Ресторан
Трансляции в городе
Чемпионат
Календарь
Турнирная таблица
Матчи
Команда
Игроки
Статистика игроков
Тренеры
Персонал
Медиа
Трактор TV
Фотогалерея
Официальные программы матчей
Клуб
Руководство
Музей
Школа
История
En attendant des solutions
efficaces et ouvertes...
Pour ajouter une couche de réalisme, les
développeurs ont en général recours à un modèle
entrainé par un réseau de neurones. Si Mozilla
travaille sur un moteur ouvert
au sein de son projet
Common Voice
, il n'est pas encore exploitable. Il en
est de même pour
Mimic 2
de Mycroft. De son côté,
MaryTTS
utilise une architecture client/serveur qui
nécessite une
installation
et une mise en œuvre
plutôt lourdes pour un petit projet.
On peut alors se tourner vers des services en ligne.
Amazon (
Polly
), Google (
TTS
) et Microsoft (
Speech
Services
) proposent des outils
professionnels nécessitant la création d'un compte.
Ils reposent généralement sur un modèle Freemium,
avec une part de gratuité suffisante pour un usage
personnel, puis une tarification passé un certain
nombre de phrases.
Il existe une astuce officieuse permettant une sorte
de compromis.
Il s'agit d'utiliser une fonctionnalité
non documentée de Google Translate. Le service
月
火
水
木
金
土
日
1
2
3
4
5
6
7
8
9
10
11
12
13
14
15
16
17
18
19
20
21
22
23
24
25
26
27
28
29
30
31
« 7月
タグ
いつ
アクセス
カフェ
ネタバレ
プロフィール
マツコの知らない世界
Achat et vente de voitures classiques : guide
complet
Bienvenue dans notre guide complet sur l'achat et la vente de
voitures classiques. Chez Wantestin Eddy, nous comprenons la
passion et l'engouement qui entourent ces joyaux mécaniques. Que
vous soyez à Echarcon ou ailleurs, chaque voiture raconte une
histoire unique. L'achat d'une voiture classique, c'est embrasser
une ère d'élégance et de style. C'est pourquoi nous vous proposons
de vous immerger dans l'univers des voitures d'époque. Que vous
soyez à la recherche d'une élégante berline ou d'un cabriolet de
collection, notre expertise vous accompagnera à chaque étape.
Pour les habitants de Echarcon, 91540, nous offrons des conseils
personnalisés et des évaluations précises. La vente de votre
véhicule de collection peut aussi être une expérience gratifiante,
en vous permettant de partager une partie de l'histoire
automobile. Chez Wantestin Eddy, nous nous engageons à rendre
■ ■ ■ ■
To-do item
Copy out each record word for word.

The answer
Ресторан
Трансляции в городе
Чемпионат
Календарь
Турнирная таблица
Матчи
Команда
Игроки
Статистика игроков
Тренеры
Персонал
Медиа
Трактор TV
Фотогалерея
Официальные программы матчей
Клуб
Руководство
Музей
Школа
История
En attendant des solutions
efficaces et ouvertes...
Pour ajouter une couche de réalisme, les
développeurs ont en général recours à un modèle
entrainé par un réseau de neurones. Si Mozilla
travaille sur un moteur ouvert
au sein de son projet
Common Voice
, il n'est pas encore exploitable. Il en
est de même pour
Mimic 2
de Mycroft. De son côté,
MaryTTS
utilise une architecture client/serveur qui
nécessite une
installation
et une mise en œuvre
plutôt lourdes pour un petit projet.
On peut alors se tourner vers des services en ligne.
Amazon (
Polly
), Google (
TTS
) et Microsoft (
Speech
Services
) proposent des outils
professionnels nécessitant la création d'un compte.
Ils reposent généralement sur un modèle Freemium,
avec une part de gratuité suffisante pour un usage
personnel, puis une tarification passé un certain
nombre de phrases.
Il existe une astuce officieuse permettant une sorte
de compromis.
Il s'agit d'utiliser une fonctionnalité
non documentée de Google Translate. Le service
月
火
水
木
金
土
日
1
2
3
4
5
6
7
8
9
10
11
12
13
14
15
16
17
18
19
20
21
22
23
24
25
26
27
28
29
30
31
« 7月
タグ
いつ
アクセス
カフェ
ネタバレ
プロフィール
マツコの知らない世界
Achat et vente de voitures classiques : guide
complet
Bienvenue dans notre guide complet sur l'achat et la vente de
voitures classiques. Chez Wantestin Eddy, nous comprenons la
passion et l'engouement qui entourent ces joyaux mécaniques. Que
vous soyez à Echarcon ou ailleurs, chaque voiture raconte une
histoire unique. L'achat d'une voiture classique, c'est embrasser
une ère d'élégance et de style. C'est pourquoi nous vous proposons
de vous immerger dans l'univers des voitures d'époque. Que vous
soyez à la recherche d'une élégante berline ou d'un cabriolet de
collection, notre expertise vous accompagnera à chaque étape.
Pour les habitants de Echarcon, 91540, nous offrons des conseils
personnalisés et des évaluations précises. La vente de votre
véhicule de collection peut aussi être une expérience gratifiante,
en vous permettant de partager une partie de l'histoire
automobile. Chez Wantestin Eddy, nous nous engageons à rendre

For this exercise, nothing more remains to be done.